Aim: To investigate the incidence and characteristics of complications arising from frenotomy for ankyloglossia (tongue-tie) in New Zealand. Methods: Prospective surveillance among hospital-based paediatricians of complications arising from frenotomy for ankyloglossia to children <1 year old was conducted by the New Zealand Paediatric Surveillance Unit for 24 months, from August 2016 to July 2018, inclusive. Results: A total of 16 cases of complications arising from frenotomy were reported. The overall average annual incidence rate was 13.9/100 000. Geographic variation was noted with a peak of 85.6/100 000 in one region. Complications reported: poor feeding (44%), respiratory events (25%), pain (19%), bleeding (19%) and weight loss (19%).
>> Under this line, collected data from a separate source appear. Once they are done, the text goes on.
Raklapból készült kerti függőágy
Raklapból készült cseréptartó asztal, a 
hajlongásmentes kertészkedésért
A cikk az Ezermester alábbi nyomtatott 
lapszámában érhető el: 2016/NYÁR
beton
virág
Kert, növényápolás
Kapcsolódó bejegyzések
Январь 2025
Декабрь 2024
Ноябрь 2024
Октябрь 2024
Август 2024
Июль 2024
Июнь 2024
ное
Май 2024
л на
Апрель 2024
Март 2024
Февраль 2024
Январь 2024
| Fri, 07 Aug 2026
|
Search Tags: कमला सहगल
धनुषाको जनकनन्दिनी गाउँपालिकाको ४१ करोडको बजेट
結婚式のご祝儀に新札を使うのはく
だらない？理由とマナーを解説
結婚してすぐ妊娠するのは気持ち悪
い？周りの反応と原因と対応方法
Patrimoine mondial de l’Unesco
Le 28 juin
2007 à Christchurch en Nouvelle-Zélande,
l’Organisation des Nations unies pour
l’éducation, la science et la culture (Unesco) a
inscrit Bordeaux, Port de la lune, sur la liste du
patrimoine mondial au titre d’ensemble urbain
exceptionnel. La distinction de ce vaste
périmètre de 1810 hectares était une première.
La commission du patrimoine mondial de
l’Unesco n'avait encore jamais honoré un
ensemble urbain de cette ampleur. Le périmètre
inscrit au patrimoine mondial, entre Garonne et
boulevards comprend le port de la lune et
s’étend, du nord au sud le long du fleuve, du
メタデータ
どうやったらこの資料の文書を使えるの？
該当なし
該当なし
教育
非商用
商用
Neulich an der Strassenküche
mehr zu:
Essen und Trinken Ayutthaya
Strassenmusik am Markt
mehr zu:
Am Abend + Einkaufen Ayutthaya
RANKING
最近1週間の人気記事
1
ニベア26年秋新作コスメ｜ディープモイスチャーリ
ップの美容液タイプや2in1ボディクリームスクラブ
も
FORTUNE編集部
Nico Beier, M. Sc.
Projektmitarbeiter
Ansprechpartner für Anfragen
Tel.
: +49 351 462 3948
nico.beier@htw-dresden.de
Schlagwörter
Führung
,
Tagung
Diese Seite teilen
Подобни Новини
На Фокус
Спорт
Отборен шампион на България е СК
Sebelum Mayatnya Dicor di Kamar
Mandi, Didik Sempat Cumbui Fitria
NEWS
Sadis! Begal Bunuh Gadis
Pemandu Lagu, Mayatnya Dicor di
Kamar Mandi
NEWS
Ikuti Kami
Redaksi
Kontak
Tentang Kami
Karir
Three children (19%) also had delayed diagnosis of an underlying medical condition initially overlooked in favour of treating their ankyloglossia, this has not previously been reported. The majority (75%) of cases required admission to hospital. Treatments given included supplementary feeds (44%), surgical intervention (25%), breastfeeding support (19%), analgesia (13%) and blood products (13%). A total of 25% of children had one or more frenotomies; 50% were treated for two or more of: 'anterior' ankyloglossia, 'posterior' ankyloglossia or 'lip tie'; 50% had their frenotomies performed out of the hospital. Dentists were the most common performing practitioner (31%). Conclusions: Frenotomy rates in New Zealand are unknown. Poor feeding, pain, bleeding, weight loss and delayed diagnosis of an alternative underlying medical condition are important complications that require hospital assessment and admission. Practitioners and parents/families need to be aware of these possibilities. Centralised guidelines with access to specialist second opinions should be developed.